Como a IA está mudando a indústria da música

Na reestreia do quadro Terça Musical, mergulhamos de cabeça — e com um fone de ouvido conectado ao futuro — em uma pauta que parece saída de um disco conceitual meio distópico: a inteligência artificial está tomando conta da indústria da música. Ela compõe, canta, produz, divulga e, se deixar, até assina autógrafos digitais. E o ser humano? Assiste de camarote — ou melhor, do sofá — tentando entender se está diante de uma revolução criativa ou só sendo gentilmente chutado do palco.

Nos últimos tempos, ferramentas de IA vêm dominando a cena como se fossem a nova boy band do momento, só que sem os escândalos, sem os egos inflados e, claro, sem alma. Softwares como AIVA compõem trilhas sonoras orquestrais de fazer maestro chorar no banho. Outras IAs já lançaram músicas pop chicletes e lo-fi relaxantes com direito a artistas virtuais que têm milhões de ouvintes — muitos dos quais nem desconfiam que estão se emocionando com o microchip.

Na produção, a IA é tipo aquele amigo que faz tudo: ajuda na mixagem, masteriza com precisão milimétrica e ainda sugere acordes e letras que fariam inveja a certos compositores por aí. Estúdios economizam, lançamentos aceleram e a indústria bate palmas. Já nas plataformas de streaming, os algoritmos sabem mais sobre seu gosto musical do que seu melhor amigo — e até que você mesmo.

Mas é claro que nem tudo é trilha sonora de ficção científica. Existem dilemas cabeludos em jogo. Compositores, produtores e músicos de carne e osso estão começando a notar que suas contas bancárias não acompanham o ritmo do avanço tecnológico. Afinal, se uma IA cria uma música com base em milhares de obras humanas, cadê os créditos? Onde termina a homenagem e começa o Ctrl+C Ctrl+V emocional?

Segundo o pesquisador em arte e tecnologia André Lemos, professor da UFBA, “a IA não tem vivência, não tem memória afetiva, não tem dor — ela apenas processa dados. Quando consumimos arte, queremos mais do que eficiência. Queremos sentir algo que nos atravesse, que nos conecte a alguém do outro lado. Isso é algo que a IA, por enquanto, não entrega. E talvez nunca entregue”, disse André.

Artistas renomados já se revoltaram. O rapper americano Drake, por exemplo, viu sua voz ser utilizada em uma música gerada por IA que viralizou nas redes. A faixa, criada sem qualquer autorização, assustou até quem já está acostumado a enfrentar os desafios da indústria. “Isso não é homenagem. É roubo. É brincar com a identidade de alguém como se fosse um filtro de voz”, disse em entrevista. Drake, como outros artistas, defende que a indústria precisa estabelecer limites antes que seja tarde demais.

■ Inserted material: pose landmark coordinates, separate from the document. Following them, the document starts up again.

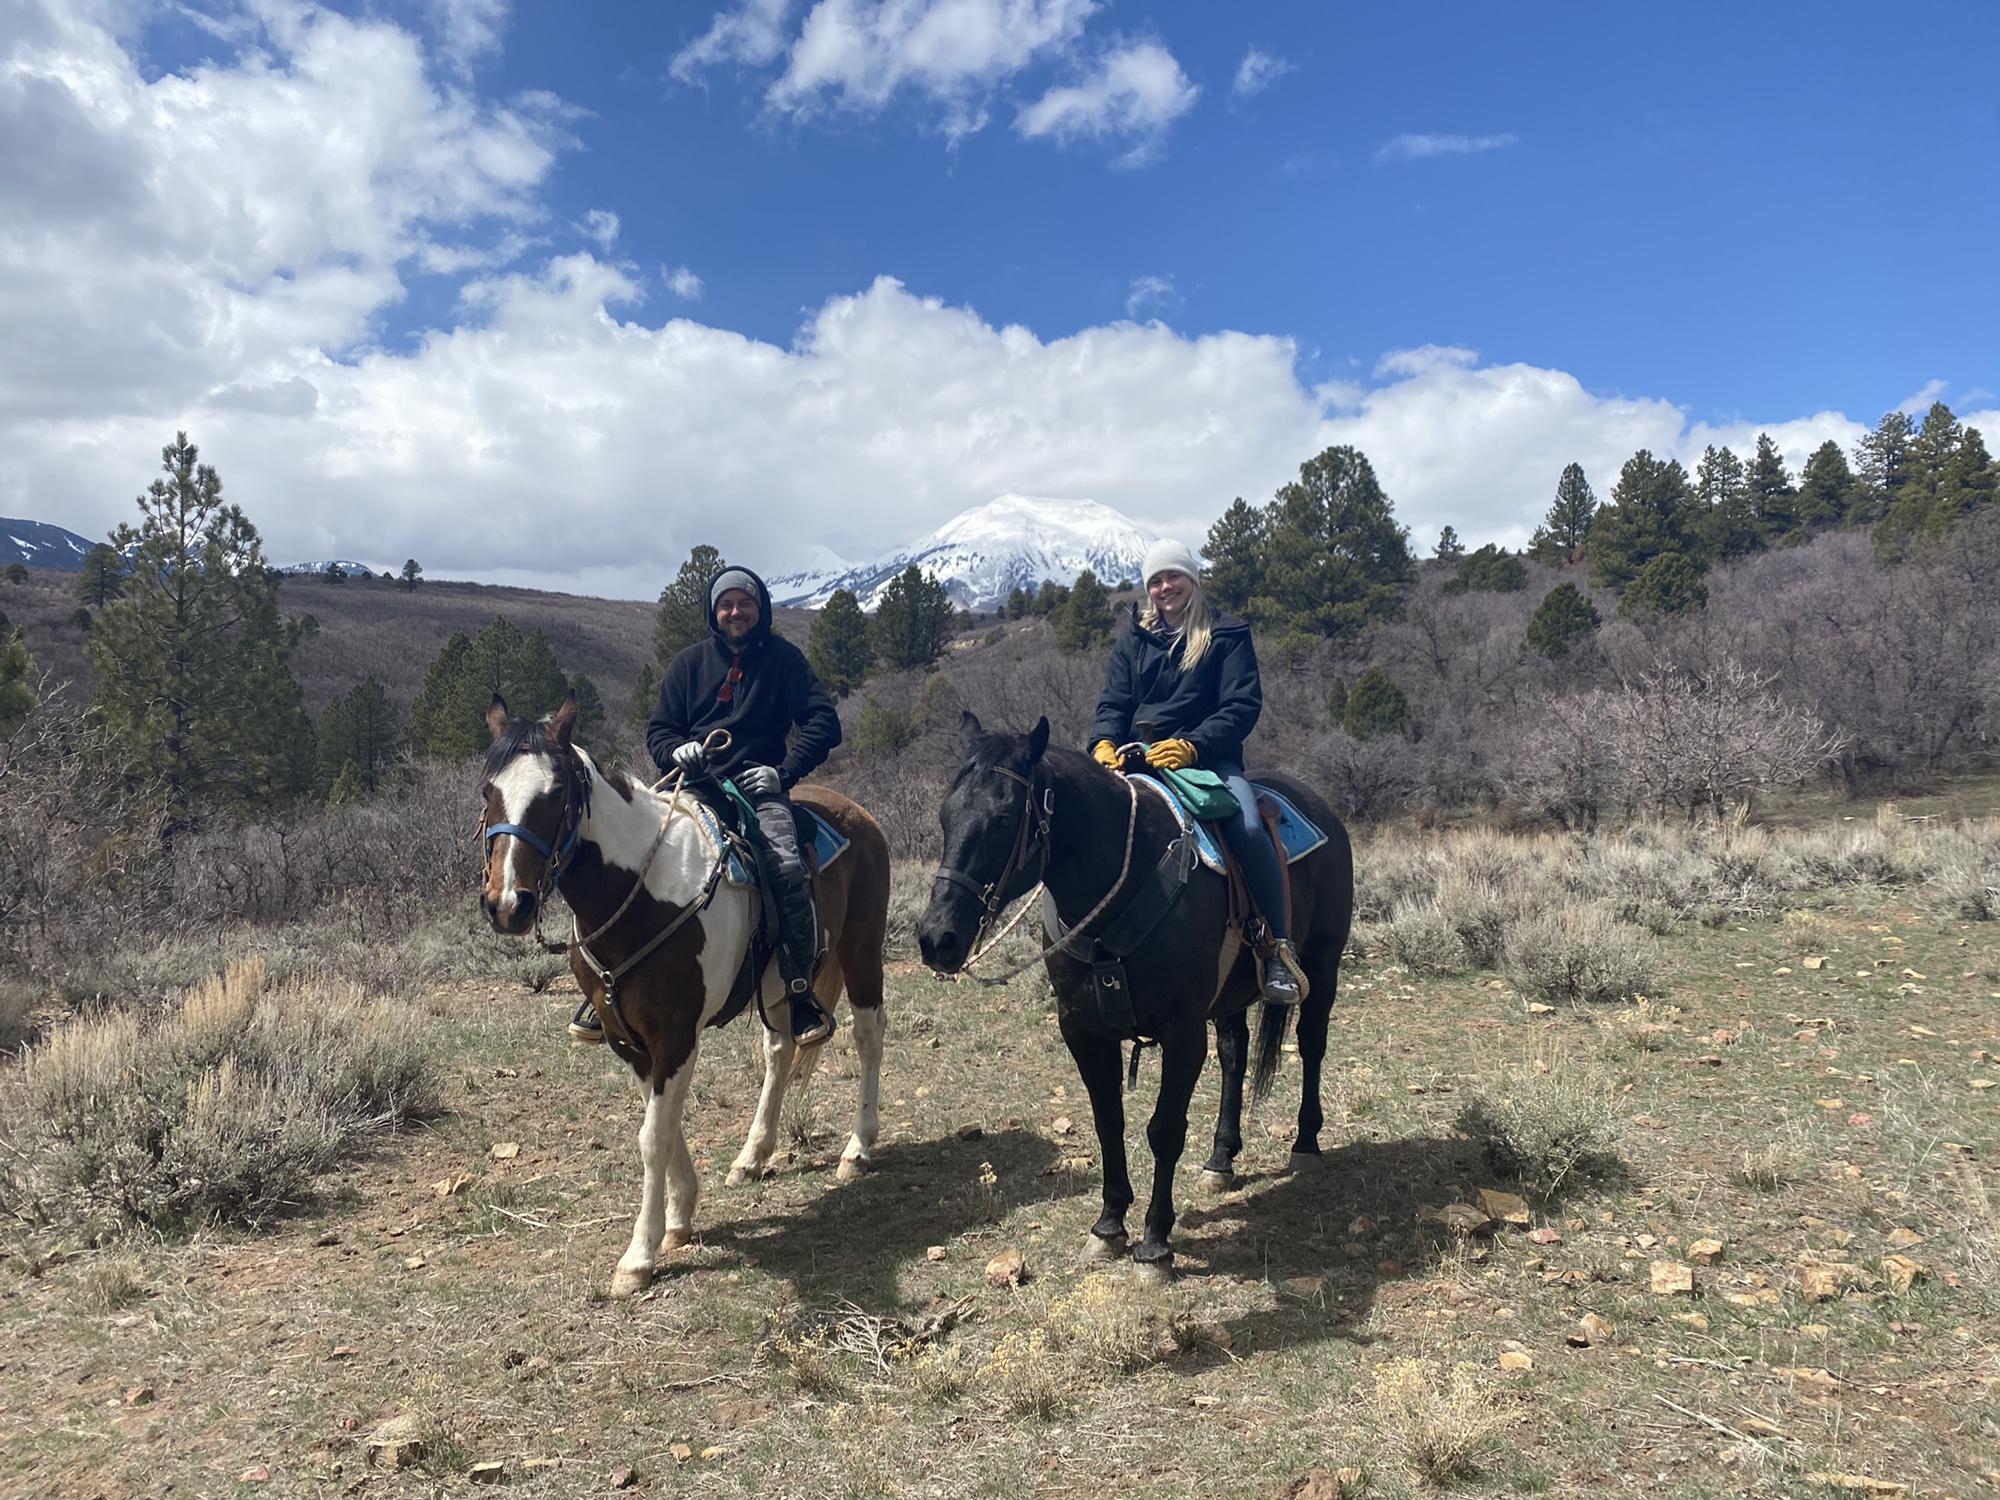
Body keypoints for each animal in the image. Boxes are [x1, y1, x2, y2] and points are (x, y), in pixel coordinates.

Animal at [476, 700, 892, 1296]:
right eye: (488, 790)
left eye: (555, 794)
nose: (509, 904)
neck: (643, 897)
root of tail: (858, 814)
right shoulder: (627, 1039)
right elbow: (665, 1127)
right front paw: (680, 1217)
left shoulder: (676, 1035)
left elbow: (654, 1137)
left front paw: (638, 1257)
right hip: (779, 987)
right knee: (780, 1051)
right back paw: (752, 1156)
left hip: (861, 952)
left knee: (867, 1037)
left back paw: (858, 1149)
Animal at [916, 716, 1352, 1280]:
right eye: (946, 815)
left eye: (1004, 817)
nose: (936, 938)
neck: (1123, 881)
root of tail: (1319, 806)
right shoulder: (1082, 1030)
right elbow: (1108, 1122)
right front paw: (1108, 1226)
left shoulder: (1181, 1031)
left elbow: (1164, 1129)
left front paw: (1155, 1242)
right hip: (1230, 998)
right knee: (1234, 1053)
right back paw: (1221, 1158)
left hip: (1322, 964)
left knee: (1312, 1042)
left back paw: (1305, 1143)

Outros músicos protestam de forma mais poética — lançando álbuns silenciosos ou inacabados, como se dissessem: “prefiro o vazio à artificialidade”. Há ainda os otimistas, que veem na IA uma parceira de composição. É como chamar um robô para co-escrever a sinfonia da sua alma — só que ele chega com planilha e sem coração.

No fim das contas, estamos numa encruzilhada sonora. De um lado, um universo de possibilidades criativas. Do outro, o risco de transformar a arte num produto tão previsível quanto um refrão de hit do verão. A IA é rápida, eficiente e incansável. Mas será que ela vai entender o que é escrever uma música depois de um coração partido, de uma noite mal dormida ou de um café mal coado?

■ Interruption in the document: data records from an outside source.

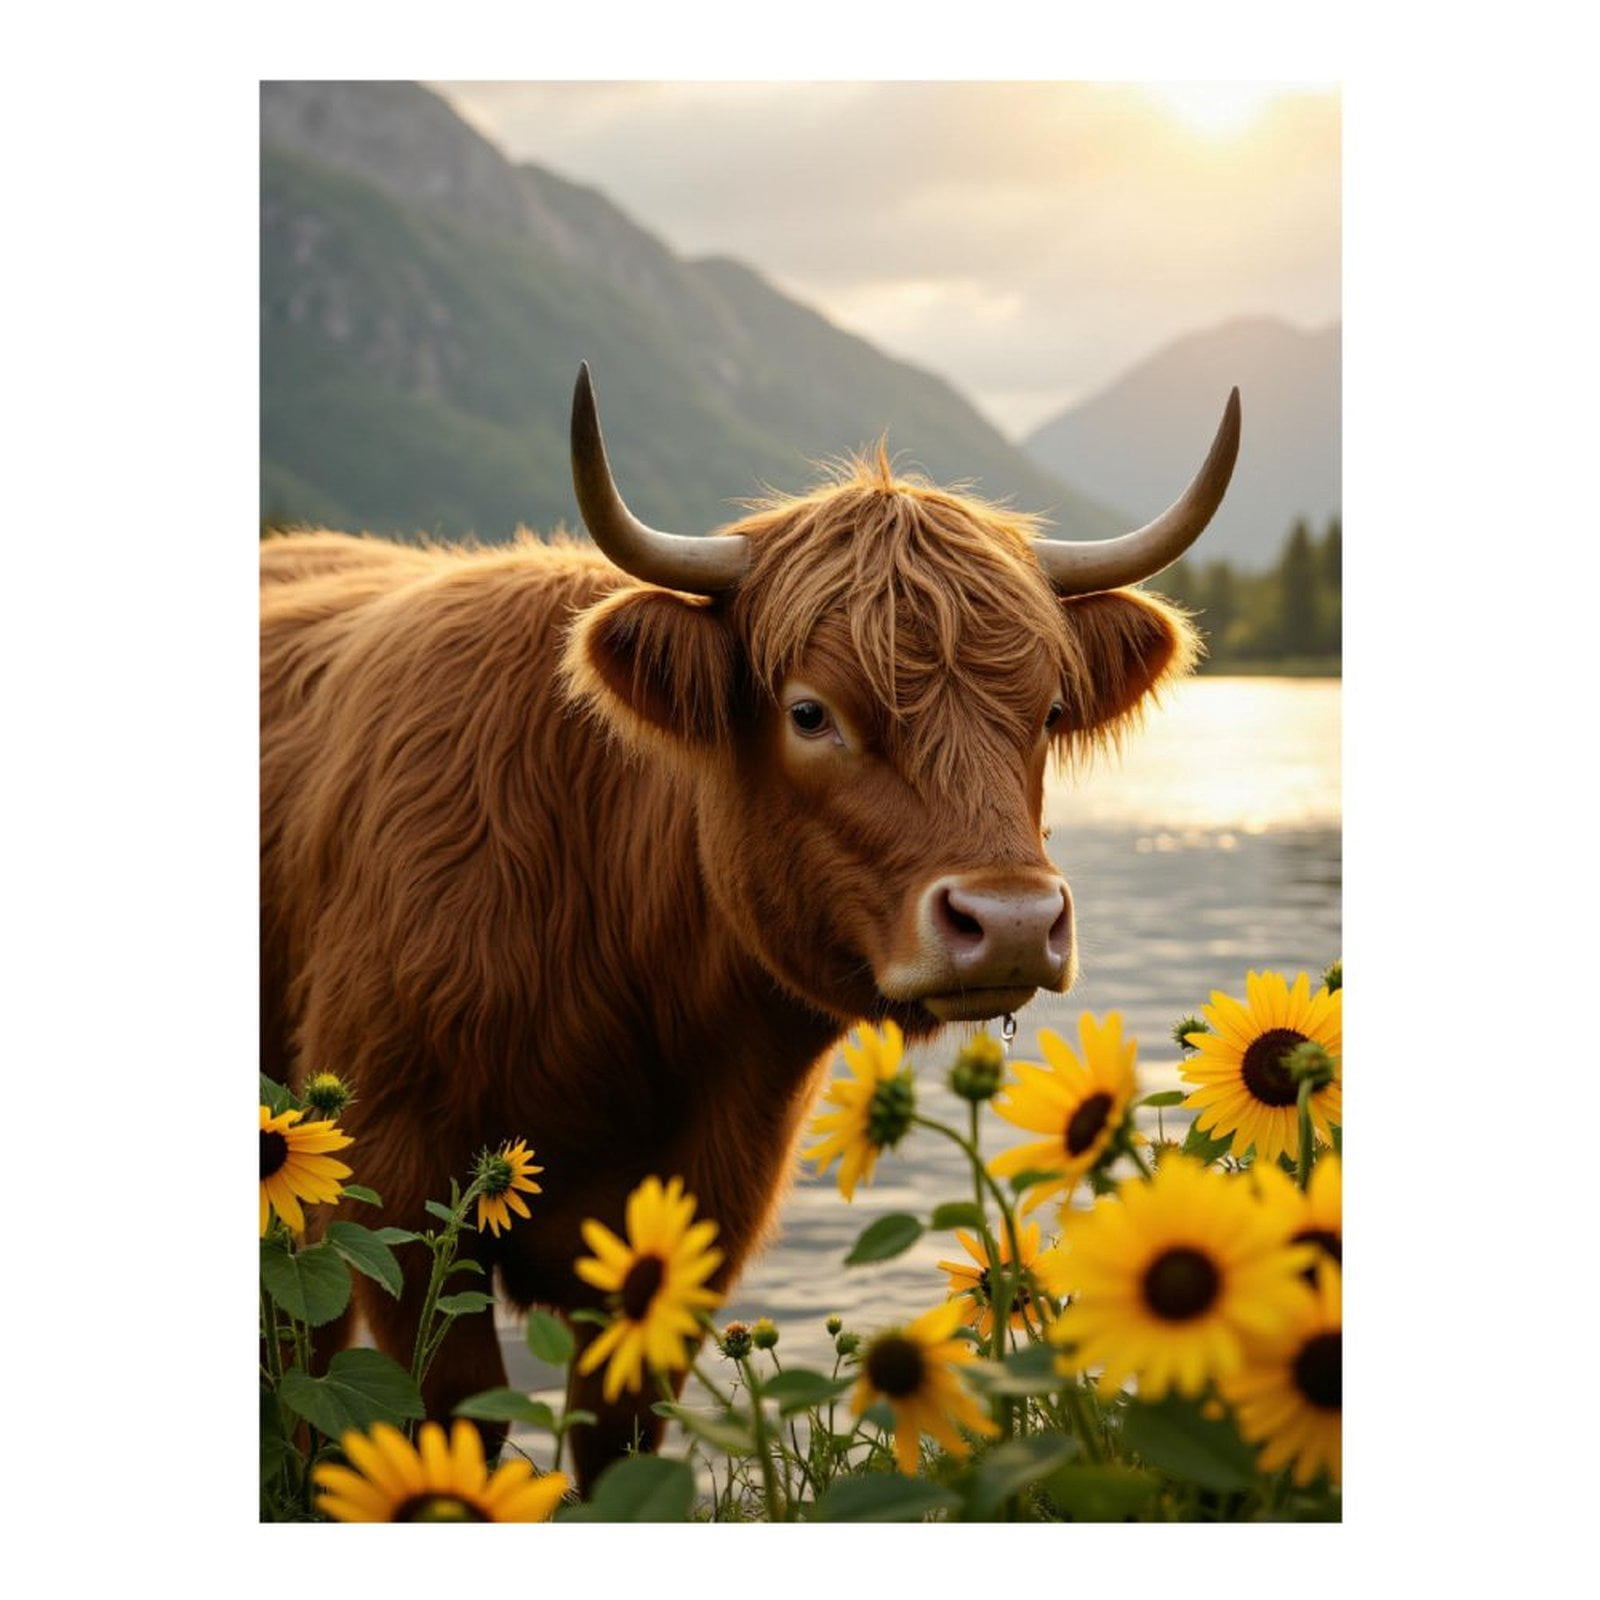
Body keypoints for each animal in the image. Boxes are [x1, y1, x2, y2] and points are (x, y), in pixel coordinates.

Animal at [260, 364, 1239, 1489]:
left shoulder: (701, 1210)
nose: (1008, 920)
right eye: (810, 713)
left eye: (1045, 712)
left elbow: (620, 1434)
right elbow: (446, 1407)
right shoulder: (399, 1177)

Para onde vamos com tudo isso? Será que o próximo grande álbum do ano será feito por um software e lançado direto para um playlist chamado “Emoções Genéricas para Segunda-Feira”? Ou vamos reencontrar o valor do erro, da imperfeição, da beleza humana que existe num acorde fora do tom?

A IA pode até tocar nossas músicas. Mas será que um dia vai aprender a tocar a nossa alma? Se depender dela, a resposta vem em segundos. Mas talvez a gente precise de um pouco mais de tempo, silêncio e contratempos para responder de verdade. Enquanto isso, seguimos escutando. E torcendo pra não virar apenas figurante na trilha sonora que a tecnologia quer compor sozinha.